====== RECORDS SUPPLIED

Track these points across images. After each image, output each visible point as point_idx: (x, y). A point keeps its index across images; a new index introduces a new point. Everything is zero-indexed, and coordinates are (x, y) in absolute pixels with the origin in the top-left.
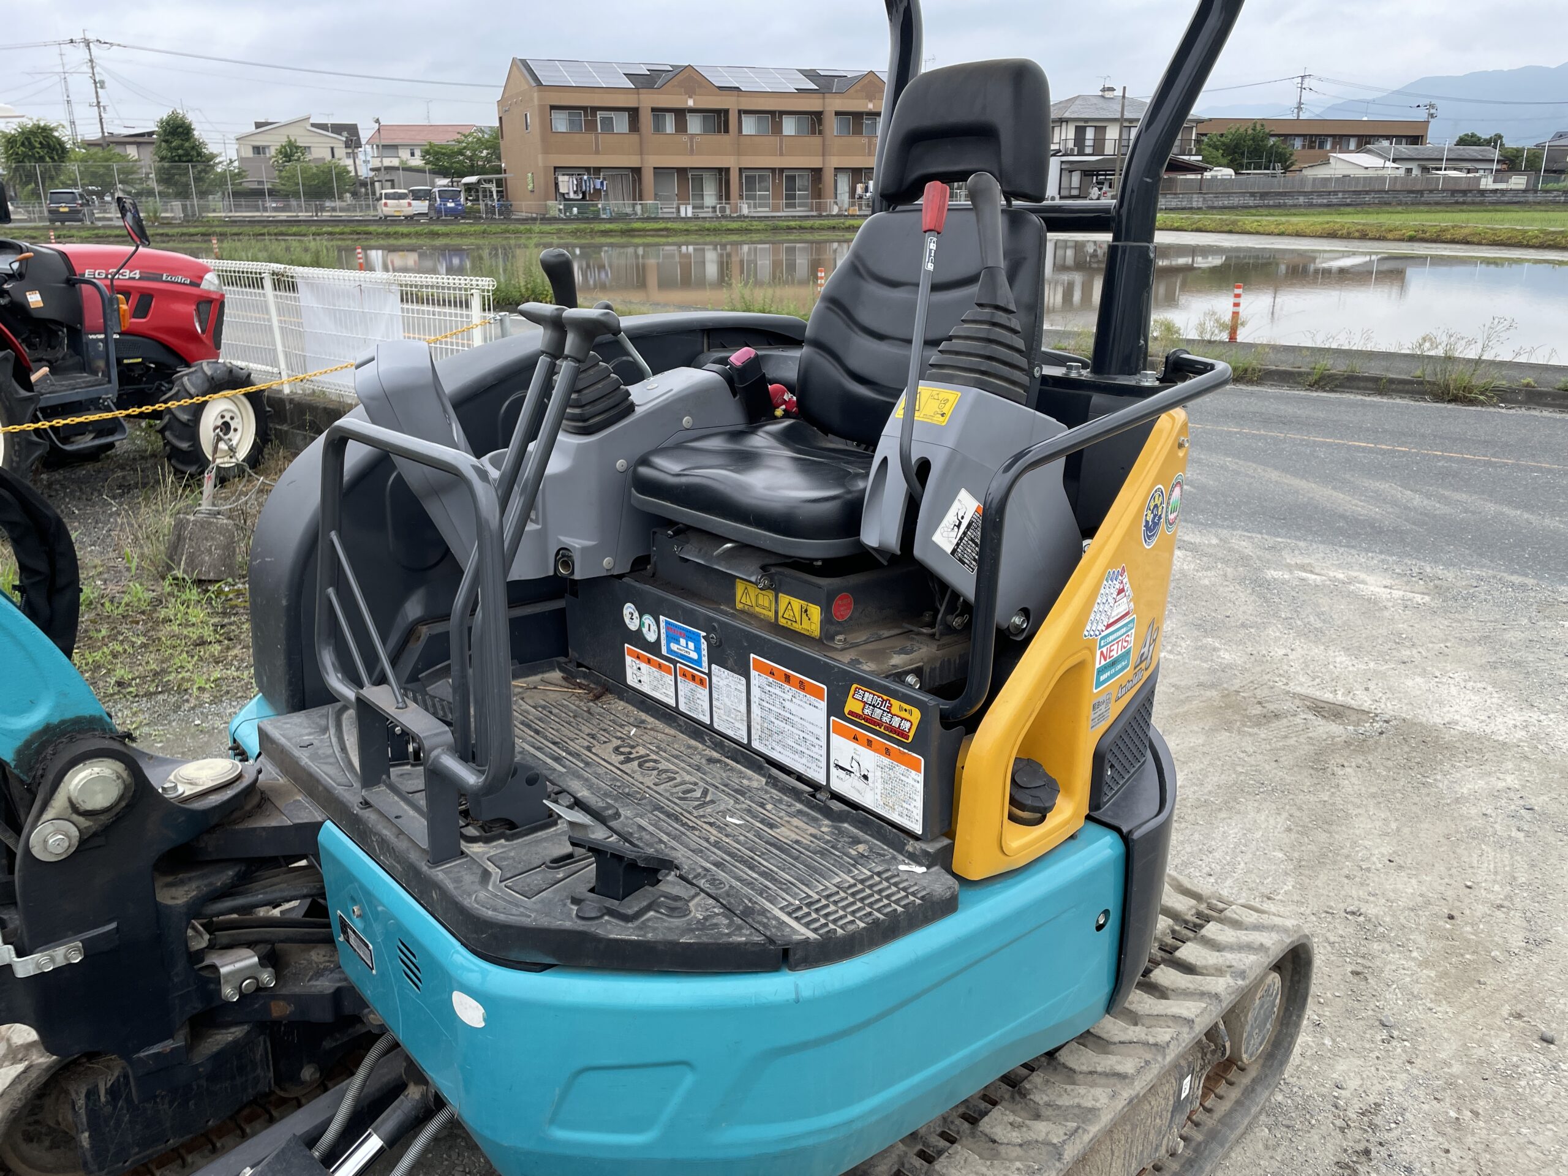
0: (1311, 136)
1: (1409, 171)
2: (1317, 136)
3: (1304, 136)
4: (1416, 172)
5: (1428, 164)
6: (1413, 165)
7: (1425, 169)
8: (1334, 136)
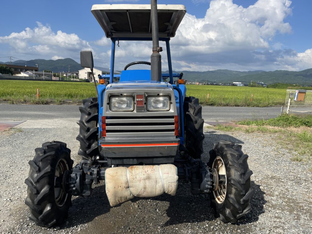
0: (16, 68)
1: (37, 76)
2: (17, 68)
3: (14, 68)
4: (38, 76)
5: (40, 75)
6: (37, 75)
7: (40, 76)
8: (20, 69)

============

▶ _WORK REQUEST_:
Here the job is to print all the entries above exactly, minus the images.

▶ _ANSWER BELOW_:
Track these points across images. After each image, output each visible point as point_idx: (x, y). A point keeps its index across images; a new index introduces a new point. Everything is zero-indexed, and coordinates are (x, y) in absolute pixels with the origin in the top-left.
0: (1311, 136)
1: (1409, 171)
2: (1317, 136)
3: (1304, 136)
4: (1416, 172)
5: (1428, 164)
6: (1413, 165)
7: (1425, 169)
8: (1334, 136)
0: (16, 68)
1: (37, 76)
2: (17, 68)
3: (14, 68)
4: (38, 76)
5: (40, 75)
6: (37, 75)
7: (40, 76)
8: (20, 69)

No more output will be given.